- Known for: Sahabiya and the cousin of Muhammad and Ali
- Spouse: Abu Wida'a (al-Harith) ibn Sabarah ibn Sa'id ibn Sa'd ibn Sahm al-Sahmi al-Qurayshi
- Children: Wida'a; Abd Allah; al-Saib; al-Muttalib; Sufyan; Hakim; Abu Sufyan (Yazid); al-Rabi'; Umm Kulthum (Rabi'a); Umm Jamil (Zaynab); Umm Hakim (Fatima);
- Parents: Al-Harith ibn Abd al-Muttalib (father); Ghaziyya bint Qays (mother);

= Arwa bint al-Harith =

Arwā bint al-Ḥārith (أروى بنت الحارث) was an eloquent and rhetorically skilled sahabiya and the cousin of Muhammad and Ali.
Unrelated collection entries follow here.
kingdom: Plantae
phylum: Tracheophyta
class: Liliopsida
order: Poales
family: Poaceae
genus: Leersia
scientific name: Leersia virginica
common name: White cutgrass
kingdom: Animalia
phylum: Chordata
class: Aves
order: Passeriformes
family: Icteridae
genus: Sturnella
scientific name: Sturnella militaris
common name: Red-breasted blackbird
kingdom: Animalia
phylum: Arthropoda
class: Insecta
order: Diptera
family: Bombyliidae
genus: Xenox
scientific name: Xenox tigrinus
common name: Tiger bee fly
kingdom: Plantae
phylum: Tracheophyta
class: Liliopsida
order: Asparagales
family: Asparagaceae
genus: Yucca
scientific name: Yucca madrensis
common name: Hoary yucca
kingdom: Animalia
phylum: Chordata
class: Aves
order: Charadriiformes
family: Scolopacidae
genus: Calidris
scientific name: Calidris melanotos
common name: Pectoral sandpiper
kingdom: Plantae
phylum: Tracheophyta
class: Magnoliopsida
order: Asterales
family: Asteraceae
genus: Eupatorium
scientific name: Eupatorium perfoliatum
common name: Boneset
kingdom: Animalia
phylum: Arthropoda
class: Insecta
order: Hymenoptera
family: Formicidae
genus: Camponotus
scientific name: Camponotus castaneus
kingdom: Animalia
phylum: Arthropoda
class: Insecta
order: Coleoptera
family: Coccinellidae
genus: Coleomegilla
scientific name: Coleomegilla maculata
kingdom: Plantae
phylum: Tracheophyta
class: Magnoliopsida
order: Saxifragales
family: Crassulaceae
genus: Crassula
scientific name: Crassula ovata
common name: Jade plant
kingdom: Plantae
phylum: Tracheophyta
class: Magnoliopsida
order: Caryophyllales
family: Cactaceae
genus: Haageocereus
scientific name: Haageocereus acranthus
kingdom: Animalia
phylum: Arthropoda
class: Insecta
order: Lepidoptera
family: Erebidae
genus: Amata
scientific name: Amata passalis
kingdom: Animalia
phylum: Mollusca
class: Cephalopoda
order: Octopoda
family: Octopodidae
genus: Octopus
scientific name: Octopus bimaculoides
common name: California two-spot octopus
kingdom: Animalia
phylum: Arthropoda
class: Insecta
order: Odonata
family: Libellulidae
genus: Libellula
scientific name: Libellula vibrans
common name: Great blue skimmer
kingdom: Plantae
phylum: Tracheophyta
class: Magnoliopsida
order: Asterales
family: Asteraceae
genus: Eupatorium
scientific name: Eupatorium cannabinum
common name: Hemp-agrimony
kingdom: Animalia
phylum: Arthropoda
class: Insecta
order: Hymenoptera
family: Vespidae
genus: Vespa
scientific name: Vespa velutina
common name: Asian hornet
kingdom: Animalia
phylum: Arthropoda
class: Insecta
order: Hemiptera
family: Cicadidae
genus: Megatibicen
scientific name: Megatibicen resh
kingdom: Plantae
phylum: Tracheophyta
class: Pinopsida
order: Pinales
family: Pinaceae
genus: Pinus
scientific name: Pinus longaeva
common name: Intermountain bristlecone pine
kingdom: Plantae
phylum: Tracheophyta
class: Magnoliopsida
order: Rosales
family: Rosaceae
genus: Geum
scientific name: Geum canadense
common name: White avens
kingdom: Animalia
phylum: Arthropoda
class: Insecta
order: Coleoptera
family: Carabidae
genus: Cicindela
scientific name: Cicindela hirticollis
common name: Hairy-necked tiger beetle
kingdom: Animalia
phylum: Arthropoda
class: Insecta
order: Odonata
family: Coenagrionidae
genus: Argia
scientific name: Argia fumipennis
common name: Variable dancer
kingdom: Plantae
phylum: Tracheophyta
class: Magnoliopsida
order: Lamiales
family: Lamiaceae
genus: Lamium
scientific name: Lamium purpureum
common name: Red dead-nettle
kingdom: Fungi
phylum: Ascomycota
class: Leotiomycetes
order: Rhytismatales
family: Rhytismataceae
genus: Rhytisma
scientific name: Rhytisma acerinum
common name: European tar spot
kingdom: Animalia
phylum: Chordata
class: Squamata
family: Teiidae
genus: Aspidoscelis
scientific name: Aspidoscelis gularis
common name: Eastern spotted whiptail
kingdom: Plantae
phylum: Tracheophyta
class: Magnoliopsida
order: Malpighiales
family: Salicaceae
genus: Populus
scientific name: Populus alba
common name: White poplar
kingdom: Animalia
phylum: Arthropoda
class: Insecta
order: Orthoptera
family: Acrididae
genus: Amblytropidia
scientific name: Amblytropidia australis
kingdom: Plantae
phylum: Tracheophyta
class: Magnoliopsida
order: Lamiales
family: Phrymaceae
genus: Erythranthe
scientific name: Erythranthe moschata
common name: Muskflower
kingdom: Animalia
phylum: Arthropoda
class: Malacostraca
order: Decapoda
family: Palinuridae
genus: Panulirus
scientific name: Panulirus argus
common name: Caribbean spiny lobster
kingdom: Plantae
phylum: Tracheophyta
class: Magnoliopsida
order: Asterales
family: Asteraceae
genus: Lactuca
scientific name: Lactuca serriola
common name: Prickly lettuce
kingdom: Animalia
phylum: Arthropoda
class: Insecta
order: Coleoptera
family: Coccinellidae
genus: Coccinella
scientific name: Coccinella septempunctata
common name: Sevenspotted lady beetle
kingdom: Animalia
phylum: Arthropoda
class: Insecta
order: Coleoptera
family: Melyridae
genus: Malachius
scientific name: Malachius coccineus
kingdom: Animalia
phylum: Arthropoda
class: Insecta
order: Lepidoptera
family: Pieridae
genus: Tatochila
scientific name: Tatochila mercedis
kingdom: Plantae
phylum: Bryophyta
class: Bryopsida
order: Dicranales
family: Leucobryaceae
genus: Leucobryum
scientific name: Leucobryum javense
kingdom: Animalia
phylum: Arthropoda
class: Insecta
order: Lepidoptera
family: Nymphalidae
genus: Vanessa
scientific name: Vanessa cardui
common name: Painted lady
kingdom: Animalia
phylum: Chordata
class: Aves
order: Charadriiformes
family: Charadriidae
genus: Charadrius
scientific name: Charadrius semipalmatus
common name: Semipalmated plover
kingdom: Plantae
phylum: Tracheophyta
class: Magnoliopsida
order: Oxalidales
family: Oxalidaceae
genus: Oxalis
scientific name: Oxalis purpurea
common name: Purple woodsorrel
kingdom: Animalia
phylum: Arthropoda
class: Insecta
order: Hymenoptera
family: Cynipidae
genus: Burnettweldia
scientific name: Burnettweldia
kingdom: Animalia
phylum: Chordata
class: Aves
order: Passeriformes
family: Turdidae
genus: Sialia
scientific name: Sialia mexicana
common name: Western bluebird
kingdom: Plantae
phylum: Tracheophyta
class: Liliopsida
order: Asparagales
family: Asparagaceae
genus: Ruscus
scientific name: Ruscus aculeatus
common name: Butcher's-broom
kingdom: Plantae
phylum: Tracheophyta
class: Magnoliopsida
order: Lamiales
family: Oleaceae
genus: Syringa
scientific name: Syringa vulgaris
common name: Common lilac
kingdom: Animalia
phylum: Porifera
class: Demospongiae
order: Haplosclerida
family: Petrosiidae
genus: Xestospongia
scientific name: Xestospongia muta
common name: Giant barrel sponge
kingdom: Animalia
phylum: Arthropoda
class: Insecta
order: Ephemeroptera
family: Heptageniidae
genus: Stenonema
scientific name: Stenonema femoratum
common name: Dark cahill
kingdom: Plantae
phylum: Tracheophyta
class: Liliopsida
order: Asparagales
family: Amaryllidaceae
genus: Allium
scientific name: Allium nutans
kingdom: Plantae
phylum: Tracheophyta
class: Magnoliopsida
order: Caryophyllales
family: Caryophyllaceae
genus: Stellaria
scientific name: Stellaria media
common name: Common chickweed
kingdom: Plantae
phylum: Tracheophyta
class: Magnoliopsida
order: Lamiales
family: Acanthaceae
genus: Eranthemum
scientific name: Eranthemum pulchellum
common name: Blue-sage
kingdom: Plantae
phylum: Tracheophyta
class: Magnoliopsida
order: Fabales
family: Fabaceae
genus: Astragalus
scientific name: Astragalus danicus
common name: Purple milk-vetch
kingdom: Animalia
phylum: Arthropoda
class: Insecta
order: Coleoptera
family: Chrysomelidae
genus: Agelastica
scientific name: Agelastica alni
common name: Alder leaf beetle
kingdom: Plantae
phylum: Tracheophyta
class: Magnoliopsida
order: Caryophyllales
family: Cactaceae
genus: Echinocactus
She was the daughter of Al-Harith ibn Abd al-Muttalib and Ghaziyya bint Qays. She was married to Abu Wida'a (al-Harith) ibn Sabarah ibn Sa'id ibn Sa'd ibn Sahm al-Sahmi al-Qurayshi, and they had ten children. These ten children were: Wida'a, Abd Allah, al-Saib, al-Muttalib, Sufyan, Hakim, Abu Sufyan (Yazid), al-Rabi', Umm Kulthum (Rabi'a), Umm Jamil (Zaynab), and Umm Hakim (Fatima).